While much of its clientele is in the national defense space, the SAP NS2-backed collaborative is hoping to make progress on other government problems such as cloud management and supply chain security in 2021.
Coming up on a year since opening a physical lab space in Chantilly, Va., the formerly online-only NS2 Labs has yet to fully realize its purpose as a collaboration space for private and public partners to solve problems for government.
Backed by SAP NS2, the U.S. national security-focused subsidiary of German software company SAP, the lab opened in January 2020 but promptly had to close in March when COVID-19 hit. The lab reopened in a limited capacity in August, and some administrators are sanguine about resuming full operations in 2021.
When they started NS2 Labs as a virtual space in summer 2018, Chief Strategy Officer Brian Paget and his colleagues envisioned it as a way for tech companies, research organizations and government agencies to collaborate without firewalls and proprietary barriers getting in the way. It was also a means to connect governments with smaller vendors who had potentially useful solutions, but not the experience or necessary clearances to do business with the public sector.
“It’s the last-mile solution. I’ve worked in software companies supporting the government for a long time, and it’s always taking the commercial solution into the government space that’s a challenge,” Paget said. “We’re trying to drive more innovation in the government space, remove those barriers of entry, because we’re a lot more mature and have more experience in delivering government solutions than a lot of these smaller companies.”
In the virtual realm, NS2 Labs offered a suite of tools for software development, communication and crowdsourcing ideas, hosted on Amazon Web Services' GovCloud. Paget said the lab’s parent company, SAP NS2, is most intimate with defense and national security interests, but it has also worked on other projects for the public sector as well as the commercial space, aerospace and infrastructure industries.
With the addition of the physical lab in January, co-located in a 60,000-square foot SCIF (Sensitive Compartmented Information Facility), NS2 Labs gives partners access to hands-on development tools, professional consultation, an environment for back-and-forth and a place to meet new customers. Chief Technical Officer Kyle Rice said what these collaborators work on depends on what gets approved by the lab’s “idea studio,” a repository for suggestions from private and public partners. The lab’s website lists nine co-innovation partners, 56 crowd-sourced submissions completed in the past two years and 16 projects currently in progress. These have included cybersecurity tools; a range of IoT implementations such as SafePass, for COVID tracking; a faster neural net system that companies could use to deploy an AI; and a product for supply chain security that can track and identify the source of every component in a customer’s system.
“The idea is, if you’re a partner, and you’re working on site with someone down at the tax office and you say, ‘hey, I sure wish I had a capability that did X,’ then you could submit that, and we’ll figure out how to fund that and move that forward,” Rice said.
Ronald Huff, the CEO of SafePass, endorsed NS2 Labs’ approach to innovation in a public statement on its website.
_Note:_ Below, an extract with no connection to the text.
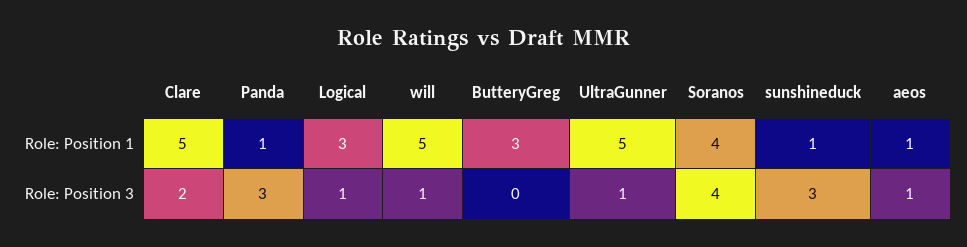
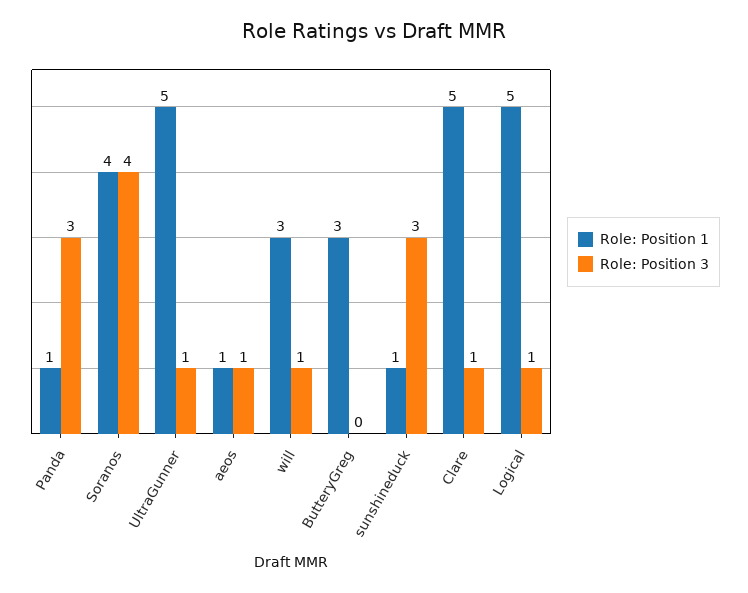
Role: Position 1, Logical: 3 -> 5
Role: Position 1, will: 5 -> 3
Role: Position 3, Clare: 2 -> 1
“To gain the best market feedback and increase efficiency in getting to market, developers shouldn’t build a new product in a dark room somewhere and then introduce it,” the statement said. “It is critical to iteratively design the product while simultaneously collecting feedback from customers and end users. I’m very grateful for NS2 because it is an organic opportunity for SafePass, which also offers an array of mutual benefit while developing a brand new, industry-changing product together.”
But while it was intended to expedite innovation, NS2 Labs has had a slow year, having to adapt like everyone else. Rice said that from January to March, the lab saw four or five visits a week. From March through August, there was nobody but a skeleton staff working in the building, and since then maybe two customers a month as some governments have started going back to work. The lab used to host hackathon contests of several consecutive 18-hour days, and it had to pivot those back to a virtual environment spread over four weeks.
“It has changed a bit about the problems we’re being asked to solve,” Rice added. “We’ve done more things around COVID tracking. We’ve done more things around supply chain tracking. We have an interesting project going on right now about how to return to an office environment more safely.”
In 2021, Rice said NS2 Labs hopes to focus on STEM initiatives to get more students involved. Given the unknowns, however, for the foreseeable future it will have to double down on the virtual aspects of operations. The need for adaptability isn’t going away any time soon, but that’s why they created this space for governments, major vendors and small tech companies to begin with.
“We’re willing to build things and solve problems and demo them without funding (from partners). Essentially our goal with Labs is to do enough to prove a problem is solvable,” he said. “That’s really the key: Rather than saying, OK, the government is asking to buy something that’s already baked and they’re already aware of and it’s already in their rolodex … to say, we’ll do that proof of concept to show you that we really think it can be done. This little partner can help solve your problem.”